Hal himself hasn’t had a bona fide intensity-of-interior-life-type emotion since he was tiny; he finds terms like joie and value to be like so many variables in rarefied equations, and he can manipulate them well enough to satisfy everyone but himself that he’s in there, inside his own hull, as a human being – but in fact he’s far more robotic than John Wayne. (p. 694; underlines are italicized in the original)
Hal is anhedonic and empty. He is, for those who have been following my earlier posts, the anti-Orin. For O. is a mass/mess of internal emotions, night shakes, despair, dread, passion, contempt, desire – though he still experiences these in the mode of bad faith. Hal, on the other hand, is void, lack. Or anyway, so “he” tells us.
That is, I don’t take the narrational authority here too seriously. For instance, just a few pages earlier we see Hal hiding from Mario his affection for J.O.I.’s Wave Bye-Bye to the Bureaucrat, telling him that it is “goo” but “Hal secretly likes it, too, the cartridge, and likes to project himself imaginatively into the ex-bureaucrat’s character on the leisurely drive home toward ontological erasure” (p. 689). That is, the search for the internal void is taken consciously and conspicusly, rather than being a fundamental condition. And DeLint has properly identified Hal’s emotional vulnerability that lies under his mask:
‘Hal looks just as perfectly dead [as John N.R. Wayne] out there, but he’s more vulnerable in terms of, like, emotionally. […] Hal’s susceptible to fluctuations. Discouragement. […] This emotional susceptibility in terms of forgetting being more commonly a female thing. Schtitt and I think it’s a will issue. Susceptible wills are more common to the top girls here. […] But the one we see this most in is Hal.’ (p. 682)

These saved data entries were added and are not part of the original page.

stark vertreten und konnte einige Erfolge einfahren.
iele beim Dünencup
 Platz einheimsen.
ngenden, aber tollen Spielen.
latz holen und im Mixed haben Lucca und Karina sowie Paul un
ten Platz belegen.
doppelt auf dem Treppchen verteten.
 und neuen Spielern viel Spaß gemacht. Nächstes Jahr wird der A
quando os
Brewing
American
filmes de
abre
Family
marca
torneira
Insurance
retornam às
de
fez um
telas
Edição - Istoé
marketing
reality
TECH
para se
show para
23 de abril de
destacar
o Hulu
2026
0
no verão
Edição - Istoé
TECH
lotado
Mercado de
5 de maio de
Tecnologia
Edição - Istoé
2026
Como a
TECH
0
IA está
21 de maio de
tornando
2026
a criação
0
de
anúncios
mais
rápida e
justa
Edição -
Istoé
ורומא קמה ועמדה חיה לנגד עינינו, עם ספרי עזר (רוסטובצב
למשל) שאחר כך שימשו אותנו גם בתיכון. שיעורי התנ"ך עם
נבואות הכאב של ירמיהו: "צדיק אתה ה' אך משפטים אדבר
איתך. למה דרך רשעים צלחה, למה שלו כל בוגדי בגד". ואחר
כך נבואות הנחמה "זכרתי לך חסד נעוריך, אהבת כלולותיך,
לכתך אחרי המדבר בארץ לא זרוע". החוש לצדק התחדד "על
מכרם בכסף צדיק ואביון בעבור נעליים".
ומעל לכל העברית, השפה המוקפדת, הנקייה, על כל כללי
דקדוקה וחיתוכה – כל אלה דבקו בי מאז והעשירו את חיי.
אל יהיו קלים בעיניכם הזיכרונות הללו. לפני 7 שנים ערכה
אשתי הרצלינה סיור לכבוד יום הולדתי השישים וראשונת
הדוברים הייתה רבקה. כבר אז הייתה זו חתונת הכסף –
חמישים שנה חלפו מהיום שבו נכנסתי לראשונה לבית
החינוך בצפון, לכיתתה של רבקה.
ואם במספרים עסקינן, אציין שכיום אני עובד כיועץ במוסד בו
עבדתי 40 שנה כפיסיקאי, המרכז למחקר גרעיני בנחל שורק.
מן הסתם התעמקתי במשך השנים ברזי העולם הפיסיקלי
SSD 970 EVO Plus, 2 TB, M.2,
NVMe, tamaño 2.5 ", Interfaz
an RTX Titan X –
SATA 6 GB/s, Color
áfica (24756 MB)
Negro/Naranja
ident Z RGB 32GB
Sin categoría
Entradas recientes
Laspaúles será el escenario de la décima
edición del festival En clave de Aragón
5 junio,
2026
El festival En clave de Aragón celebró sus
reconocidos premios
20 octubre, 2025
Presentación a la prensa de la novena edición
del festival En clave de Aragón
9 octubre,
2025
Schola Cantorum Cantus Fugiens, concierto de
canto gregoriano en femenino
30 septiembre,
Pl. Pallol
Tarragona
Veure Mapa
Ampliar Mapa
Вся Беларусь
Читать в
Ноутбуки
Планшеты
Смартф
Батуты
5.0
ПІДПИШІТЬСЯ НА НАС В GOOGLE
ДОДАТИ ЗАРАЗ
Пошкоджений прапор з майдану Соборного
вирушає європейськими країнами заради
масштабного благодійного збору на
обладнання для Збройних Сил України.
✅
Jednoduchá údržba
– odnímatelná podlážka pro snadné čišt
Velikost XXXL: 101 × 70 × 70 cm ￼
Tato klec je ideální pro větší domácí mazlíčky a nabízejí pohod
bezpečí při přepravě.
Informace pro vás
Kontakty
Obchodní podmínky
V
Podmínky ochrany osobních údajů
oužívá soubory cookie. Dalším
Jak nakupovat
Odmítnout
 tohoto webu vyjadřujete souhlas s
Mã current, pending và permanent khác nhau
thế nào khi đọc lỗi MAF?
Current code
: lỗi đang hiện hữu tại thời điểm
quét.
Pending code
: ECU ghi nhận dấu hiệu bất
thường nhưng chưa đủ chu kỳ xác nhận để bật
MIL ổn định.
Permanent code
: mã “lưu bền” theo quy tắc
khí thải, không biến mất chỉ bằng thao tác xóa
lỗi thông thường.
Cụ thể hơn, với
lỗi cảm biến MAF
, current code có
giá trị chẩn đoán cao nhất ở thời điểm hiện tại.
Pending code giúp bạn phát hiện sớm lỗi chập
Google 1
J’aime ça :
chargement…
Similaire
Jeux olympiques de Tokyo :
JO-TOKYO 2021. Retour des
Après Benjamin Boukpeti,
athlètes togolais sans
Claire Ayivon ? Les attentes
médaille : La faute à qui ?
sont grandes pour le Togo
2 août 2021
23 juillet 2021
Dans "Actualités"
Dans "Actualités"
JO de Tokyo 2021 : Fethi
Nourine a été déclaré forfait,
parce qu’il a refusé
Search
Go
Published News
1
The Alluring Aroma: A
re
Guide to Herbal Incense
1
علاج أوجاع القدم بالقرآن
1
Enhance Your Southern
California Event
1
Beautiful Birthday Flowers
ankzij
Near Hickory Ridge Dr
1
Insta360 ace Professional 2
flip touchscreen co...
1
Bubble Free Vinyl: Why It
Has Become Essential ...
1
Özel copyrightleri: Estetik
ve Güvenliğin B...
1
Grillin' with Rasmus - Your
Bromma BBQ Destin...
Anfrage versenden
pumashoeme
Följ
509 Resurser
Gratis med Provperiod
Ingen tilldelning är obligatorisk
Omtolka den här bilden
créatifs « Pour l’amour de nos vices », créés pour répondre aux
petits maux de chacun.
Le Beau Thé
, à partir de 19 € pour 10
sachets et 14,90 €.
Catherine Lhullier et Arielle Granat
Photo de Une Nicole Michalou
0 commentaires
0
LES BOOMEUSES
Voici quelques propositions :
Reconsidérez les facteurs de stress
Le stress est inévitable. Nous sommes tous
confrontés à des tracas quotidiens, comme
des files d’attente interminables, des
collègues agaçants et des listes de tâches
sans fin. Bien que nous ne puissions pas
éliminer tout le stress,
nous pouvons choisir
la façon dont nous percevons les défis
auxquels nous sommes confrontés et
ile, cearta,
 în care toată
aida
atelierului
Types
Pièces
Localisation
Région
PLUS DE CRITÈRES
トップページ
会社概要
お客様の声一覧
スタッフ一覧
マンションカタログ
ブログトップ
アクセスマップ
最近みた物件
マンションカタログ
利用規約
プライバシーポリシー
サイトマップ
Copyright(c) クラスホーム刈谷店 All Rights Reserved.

But perhaps most important of all is that Hal, in the quote above, finds himself unable to be convinced that “he’s in there.” Whereas we know, again from the Year of Glad opening of the novel, that Hal as clear as day (if also aphonically, if that makes sense) tells us “I am in here” (p. 3).
The section on p. 694, then, serves as an effective vehicle for a DFW-type insight that seems right on to me: that anhedonia is a cover for the reality that geuine humanity has a sentimental core. We are shown masks of cynicism, ennui, and jaded irony, and we wear them at that age when we are most susceptible to the fear of loneliness, being apart. But,
[W]hat passes for hip cynical transcendence of sentiment is really some kind of fear of being really human, since to be really human (as he conceptualizes it) is probably to be unavoidably sentimental and naïve and goo-prone and generally pathetic […]. One of the really American things about Hal, probably, is the way he despises what he is really lonely for: this hideous internal self, incontinent of sentiment and need, that pules and writhes just under the hip empty mask, anhedonia. (p. 695)
Hal’s longing for a rich, internal self, even if one that is a bit gooey and incontinent, comprises a search of its very own, and thus takes Hal from being a true anti-Orin to a more simple inverse. Whereas Orin seeks to overcome his despair at finitude by losing himself in the roar of the crowd or the orgasm of the Subject, Hal seeks not to lose but to find. His self is thus a potentially creative one, one that may discover finitude on the other side of sobriety, and in discovering finitude will also discover that self-worth and value are not transcendent norms to be sniffed at, but ones to perform as he creates possibilities for meaningful self-engagement.
Of course, it might be that we all – or at least some of us – are too Damaged.